I'm in the middle of implementing my own dht for internal cluster. Since it will be used in file-sharing program like bittorrent, "Mainline DHT" was the first thing I was look at. After that I found "entangled" (python, dht using twisted matrix), congress (python, dht using pyev + libev) and of course original "kademlia".
They have different approaches on organizing k-buckets:
1) congress, kademlia use fixed 160 buckets in range 2*i <= (difference for each id from us) < 2*(i+1), for 0 <= i < 160.
2) mainline DHT and entangled use dynamic buckets. On start they have just 1 bucket covering whole space. After it will be filled with 8 alive nodes, bucket will be splitted to 2 new. But ONLY if our own id inside that bucket. If it is not -- bucket will be never splitted. So, soon we will have 160 closest to us buckets and few other.
Both variants are good enough. But I have found HUGE difference in logic which detects belongs some id to some bucket or not. And this is my question.
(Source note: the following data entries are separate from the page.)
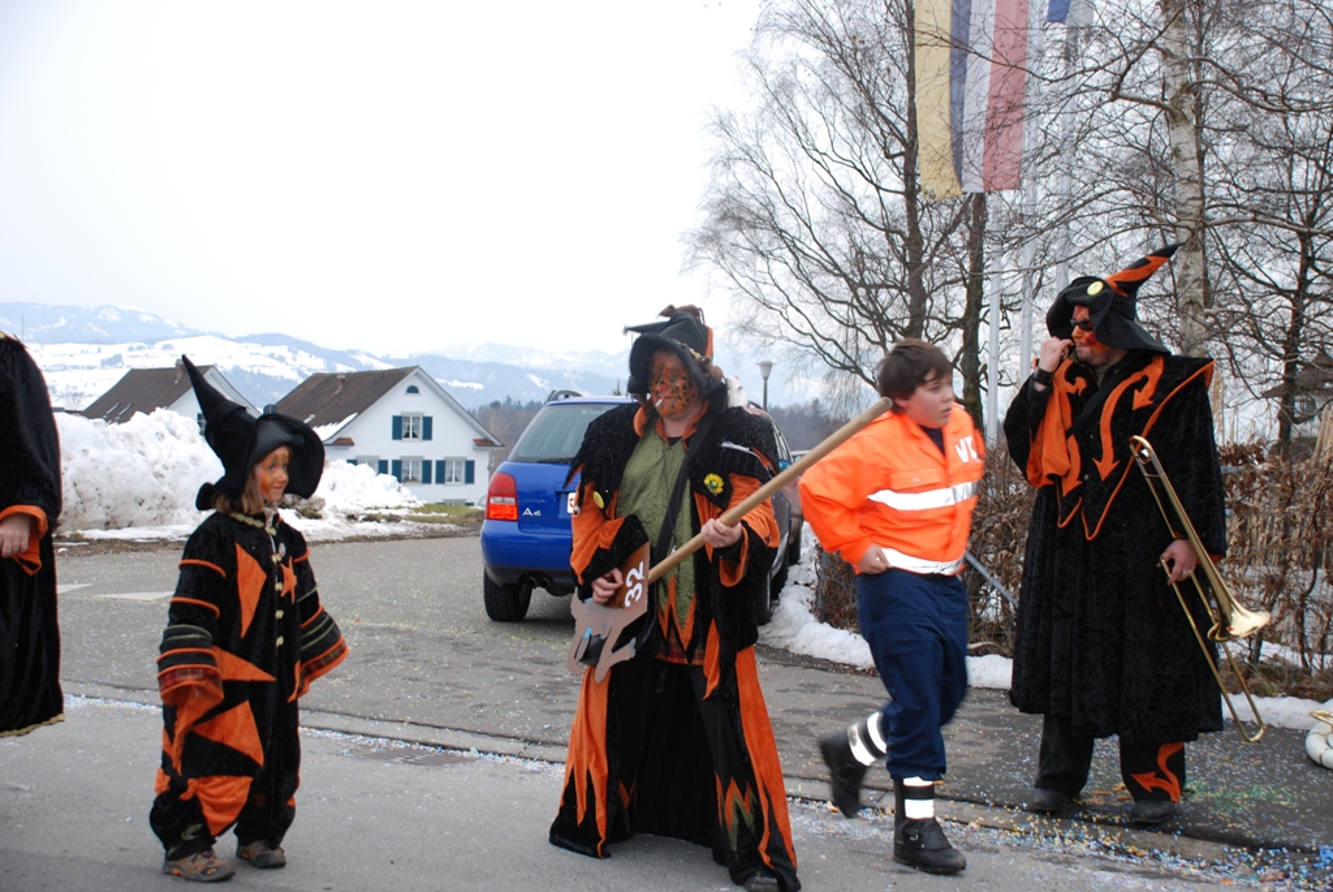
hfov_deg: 41.1
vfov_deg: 28.1
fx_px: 1779
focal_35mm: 48
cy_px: 446
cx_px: 666
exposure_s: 1/80
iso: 200
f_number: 4.2
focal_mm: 32
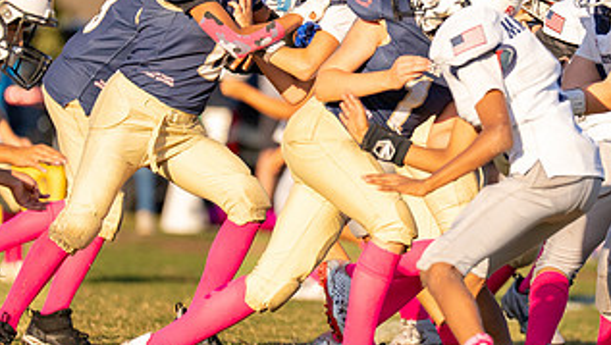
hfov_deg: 4.0
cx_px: 443
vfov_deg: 2.3
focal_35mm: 534
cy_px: 129
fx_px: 8660
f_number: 2.8
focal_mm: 200
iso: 320
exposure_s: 1/5000
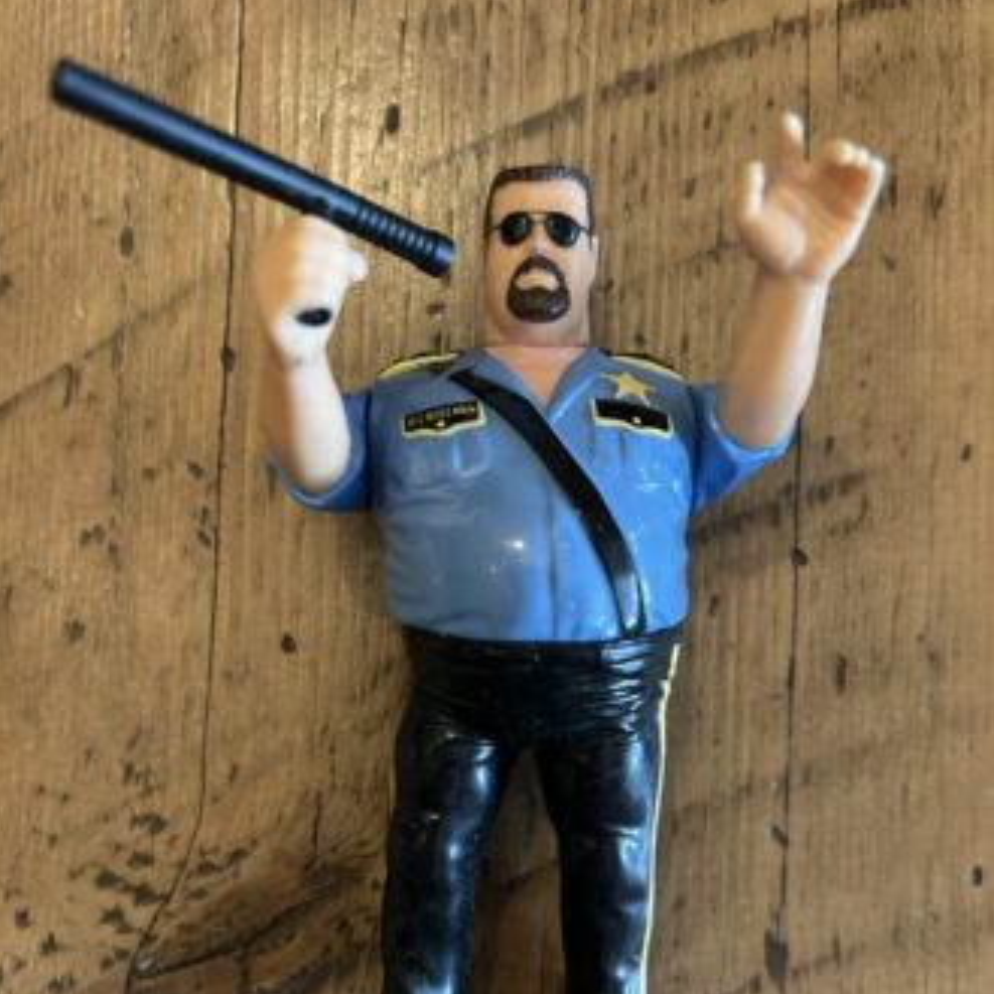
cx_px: 494
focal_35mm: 31
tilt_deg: -87.6
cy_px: 607
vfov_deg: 52.1
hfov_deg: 52.5
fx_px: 1007
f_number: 1.5
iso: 500
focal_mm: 5.7
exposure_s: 1/60
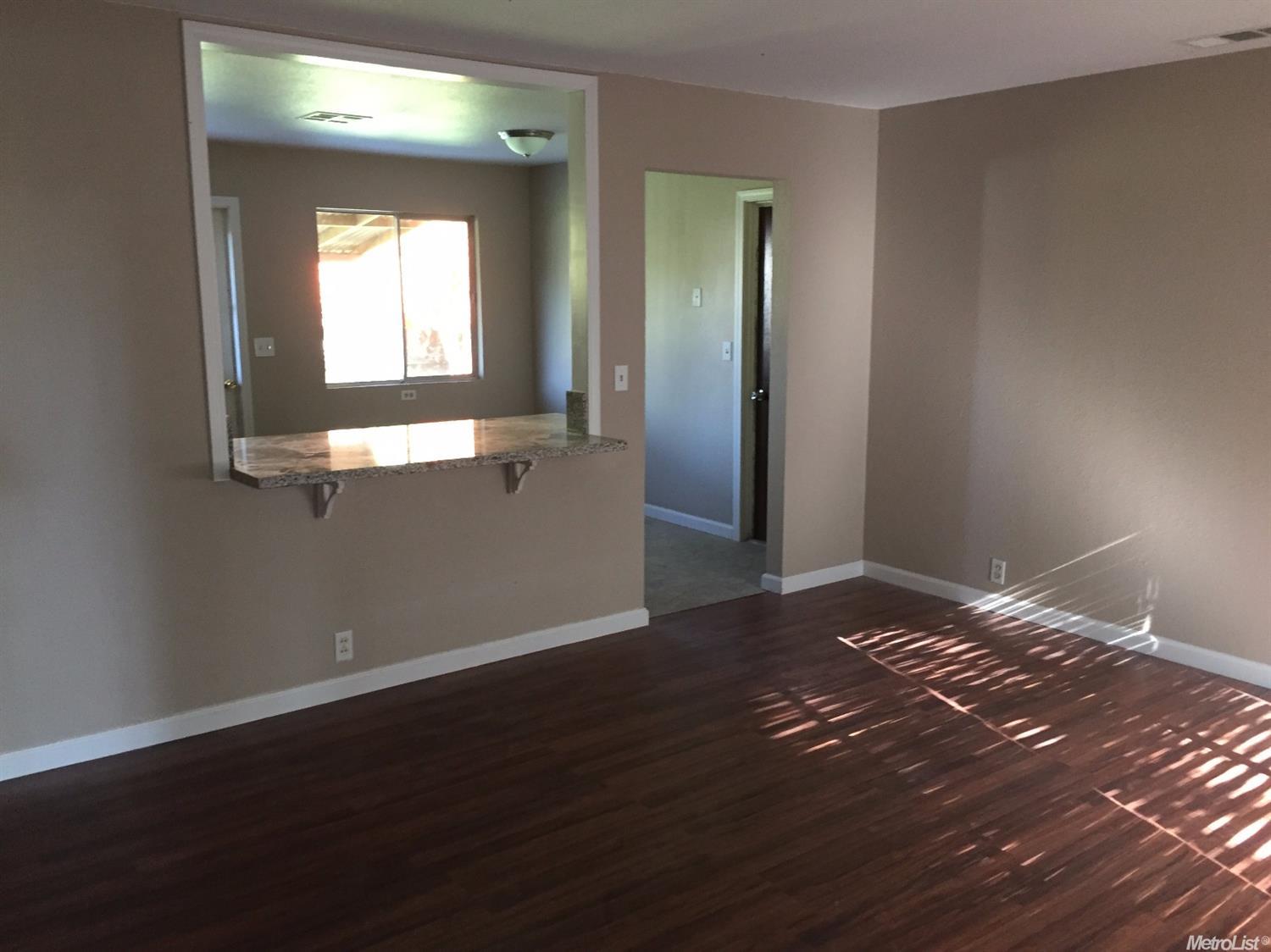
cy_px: 476
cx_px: 636
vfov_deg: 48.2
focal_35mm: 29
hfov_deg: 61.7
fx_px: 1064
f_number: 2.2
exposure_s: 1/30
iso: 160
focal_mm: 4.15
congress and kademlia treat bucket bundaries as "minimum distance from us" and "maximum distance from us". So, our own ID will be ALWAYS in bucket0. Maximum 2 other ids in bucket1 (because it covers 2*1 <= x < 2*2 distances) will be ALWAYS closest to us. So my brain does not breaks, coz everything OK.
But if you look into Mainline DHT or entangled, you will see what bucket bundaries treated as absolute node id bundaries, not xor distance! So in theoretically full table ids 0,1,2,3,4,5,6,7 will be in 1 bucket.
So. Why some implementations treat bucket boundaries as "max/min distance from us", while others as "max/min 160bit integer value"??